The genotoxic potential of glutaraldehyde in mammalian cells in vitro in comparison with formaldehyde.

Glutaraldehyde (GA) induces DNA-protein crosslinks (DPX), but conflicting results have been reported with regard to other genotoxic and mutagenic effects in mammalian cells in vitro. We, therefore, characterized the genotoxic and mutagenic potential of GA in V79 cells. Using the alkaline comet assay we demonstrated the induction of DPX by GA (reduction of gamma ray-induced DNA migration) at a concentration of 10 microM and above. The standard comet assay did not reveal a significant DNA strand-breaking activity of GA. Cross-linking concentrations of GA were also cytotoxic, i.e. inhibited cell growth of treated V79 cultures. Interestingly, a small but statistically significant increase in sister chromatid exchange (SCE) and micronuclei (MN) was already measured at lower concentrations (2 and 5 microM).

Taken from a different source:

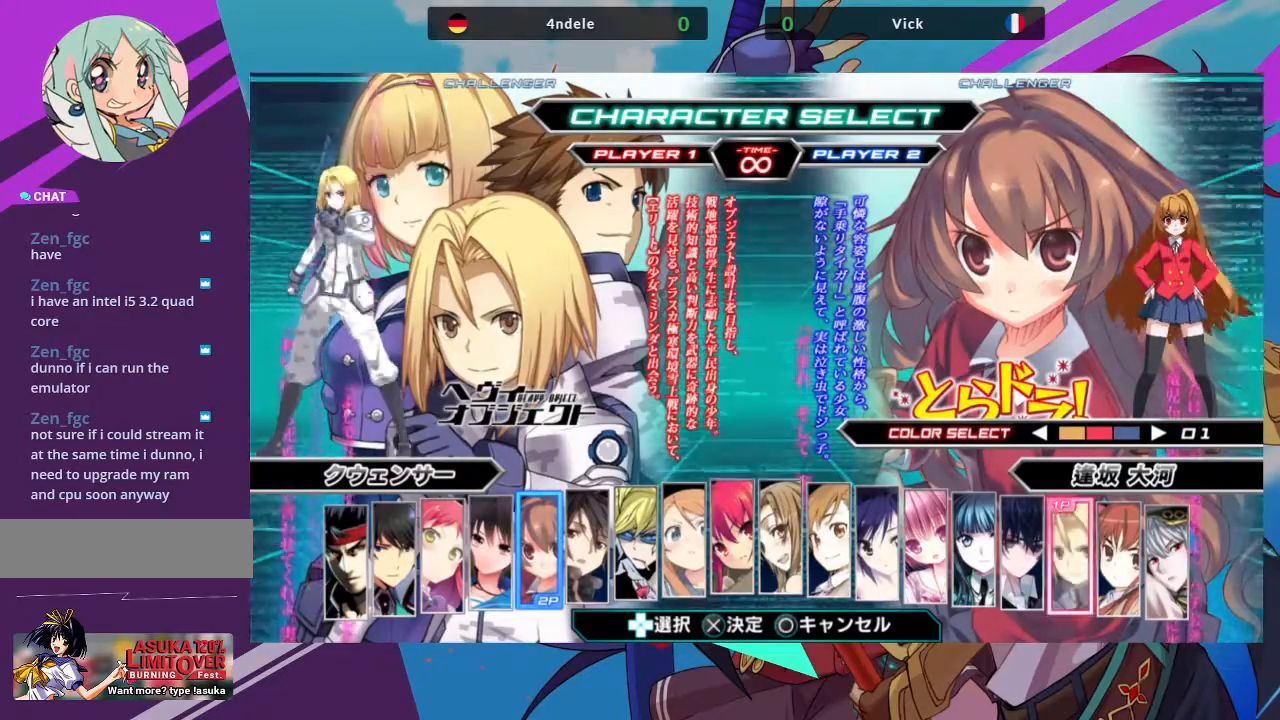
{"buttons": [], "left_stick": "center", "events": []}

FISH analysis revealed that the majority of GA-induced MN was due to chromosome breaks. We also compared the genotoxic activity of GA to that of formaldehyde (FA). Similar to GA, FA-induced DPX, SCE and MN, but distinct differences exist with regard to the sensitivity of the endpoints and the relationship between genotoxicity and cytotoxicity. However, the differences in genotoxicity cannot readily explain the different carcinogenic activities of the two compounds.